Not one point in our commentary is new, and our central complaints (like ending the nonsense we document) have been in the literature for generations, to little or no avail – e.g., see Rothman 1986 and Altman & Bland 1995, attached, and then the travesty of recent JAMA articles like the attached Brown et al. Our commentary is an early step toward revealing that sad reality. My own view is that this significance issue has been a massive problem in the sociology of science, hidden and often hijacked by those pundits under the guise of methodology or “statistical science” (a nearly oxymoronic term). because YES this is an issue of politics, ethics, and injustice!. YES we are campaigning and it’s long overdue. Otherwise scientific methodology would be validated, endorsed and prioritized based on who has the most popular Tweeter, Facebook or Instagram account. However, I think that they have no place on choosing and endorsing scientific methods. They do make sense for issues of politics, ethics, and injustice. Lists of signatories have a very different role.
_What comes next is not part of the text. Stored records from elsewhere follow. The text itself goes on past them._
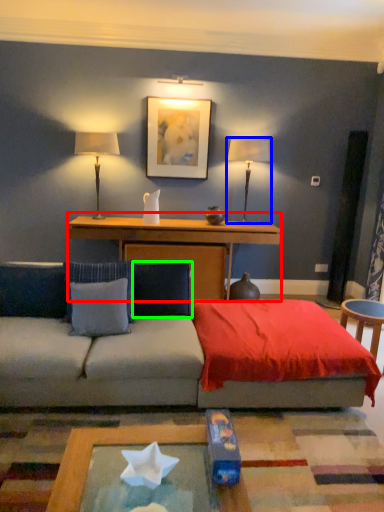
Question: Considering the real-world distances, which object is farthest from table (highlighted by a red box)? table lamp (highlighted by a blue box) or pillow (highlighted by a green box)?

Choices:
 (A) table lamp
 (B) pillow

Answer: (B)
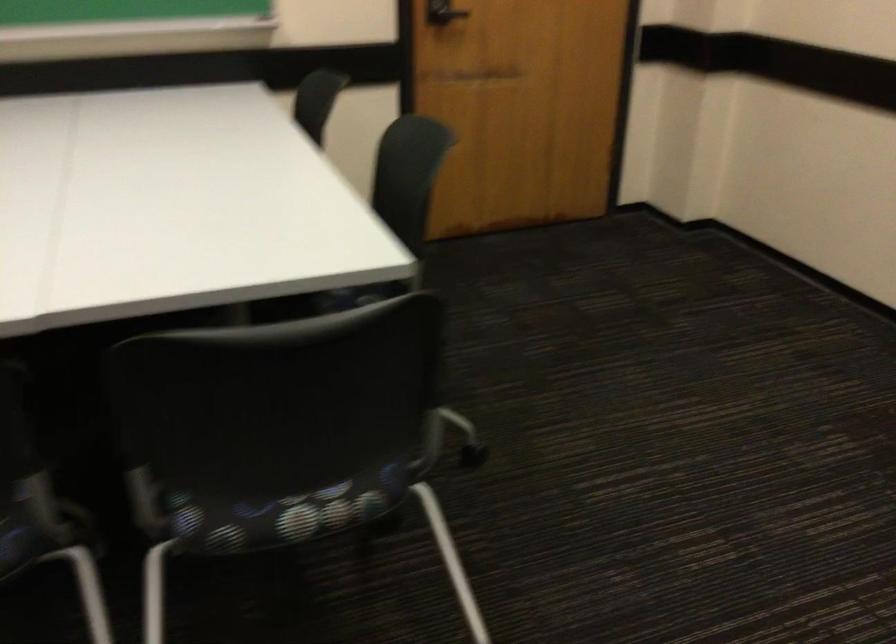
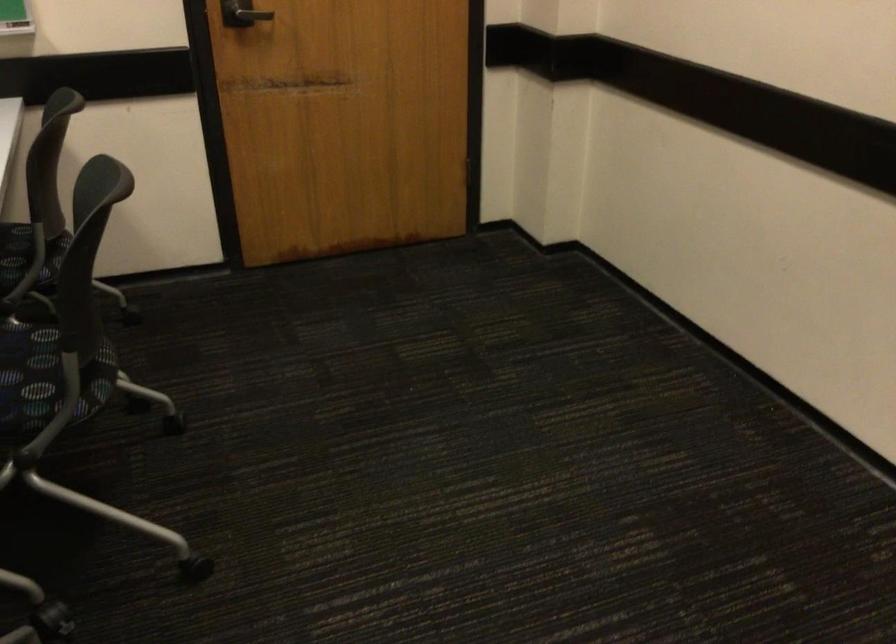
Which direction would the cameraman need to move to produce the second image?

The cameraman moved toward right, forward.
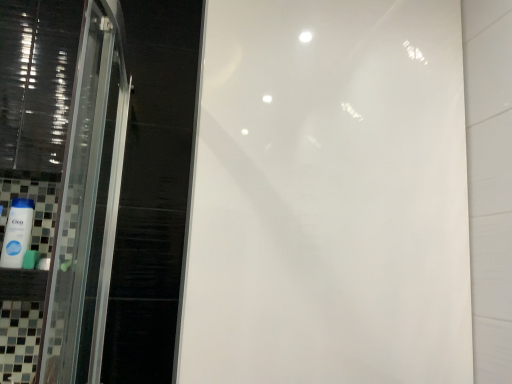
Question: Relative to green matte sponge at lower left, is white glossy mouthwash at lower left in front or behind?

Choices:
 (A) front
 (B) behind

Answer: (A)

Question: Is point (7, 220) positioned closer to the camera than point (26, 263)?

Choices:
 (A) farther
 (B) closer

Answer: (B)

Question: From the image's perspective, relative to green matte sponge at lower left, is white glossy mouthwash at lower left above or below?

Choices:
 (A) above
 (B) below

Answer: (A)

Question: Does point click(25, 261) appear closer or farther from the camera than point click(7, 231)?

Choices:
 (A) closer
 (B) farther

Answer: (B)

Question: From their relative heights in the image, would you say green matte sponge at lower left is taller or shorter than white glossy mouthwash at lower left?

Choices:
 (A) tall
 (B) short

Answer: (B)

Question: Is green matte sponge at lower left bigger or smaller than white glossy mouthwash at lower left?

Choices:
 (A) small
 (B) big

Answer: (A)

Question: Considering the positions of green matte sponge at lower left and white glossy mouthwash at lower left in the image, is green matte sponge at lower left wider or thinner than white glossy mouthwash at lower left?

Choices:
 (A) thin
 (B) wide

Answer: (A)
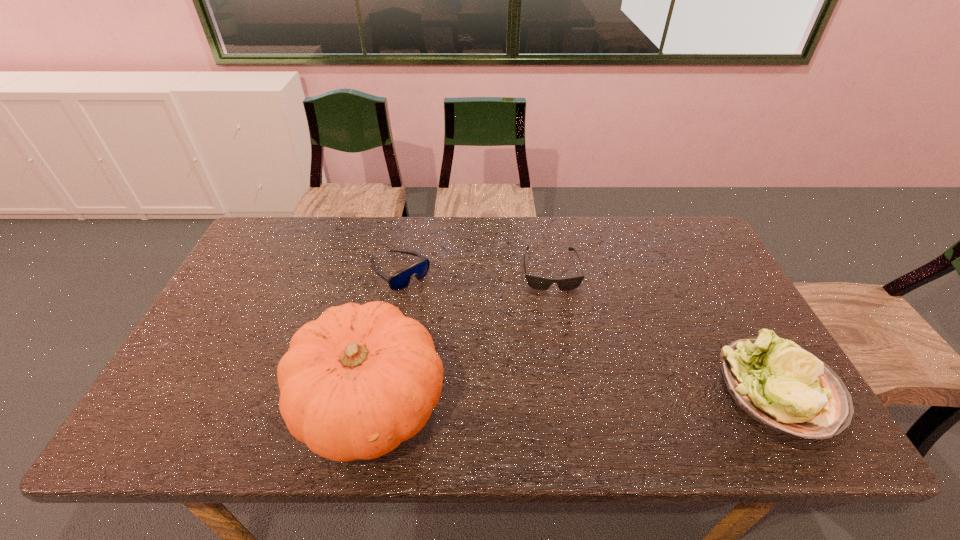
The width and height of the screenshot is (960, 540). Identify the location of free spot on the desktop that is between the tallest object and the rightmost object and is positioned on the front-facing side of the shorter sunglasses. (565, 397).

I want to click on vacant spot on the desktop that is between the pumpkin and the third shortest object and is positioned on the front-facing side of the taller sunglasses, so click(538, 398).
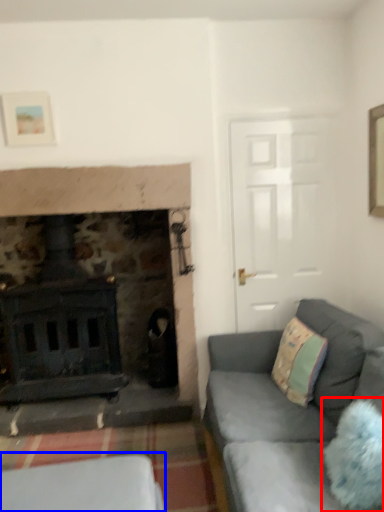
Question: Which point is closer to the camera, pillow (highlighted by a red box) or furniture (highlighted by a blue box)?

#Graphpad prism 6 significance stars full

This takes effort, real debate, multiple painful iterations among co-authors, responsibility, undiluted attention to detailed arguments, and full commitment. It is one thing to ask for people to work on co-drafting a scientific article or comment. Leaving the scientific merits and drawbacks of your Comment aside, I am afraid that a campaign to collect signatures for what is a scientific method and statistical inference question sets a bad precedent. I am afraid that what you are doing at this point is not science, but campaigning. Also, he was bothered by the group-signed letter and wrote: He had some specific disagreements (see below for more on this). Is it appropriate to get hundreds of people to sign a letter of support for a scientific editorial?īrilliant Comment! I am extremely happy that you are publishing it and that it will certainly attract a lot of attention. I won’t copy out all the emails, but I’ll share enough to try to convey the sense of the conversation, and any readers are welcome to continue the discussion in the comments.ġ. So, the paper by Valentin Amrhein, Sander Greenland, and Blake McShane that we discussed a few weeks ago has just appeared online as a comment piece in Nature, along with a letter with hundreds (or is it thousands?) of supporting signatures.įollowing the first circulation of that article, the authors of that article and some others of us had some email discussion that I thought might be of general interest.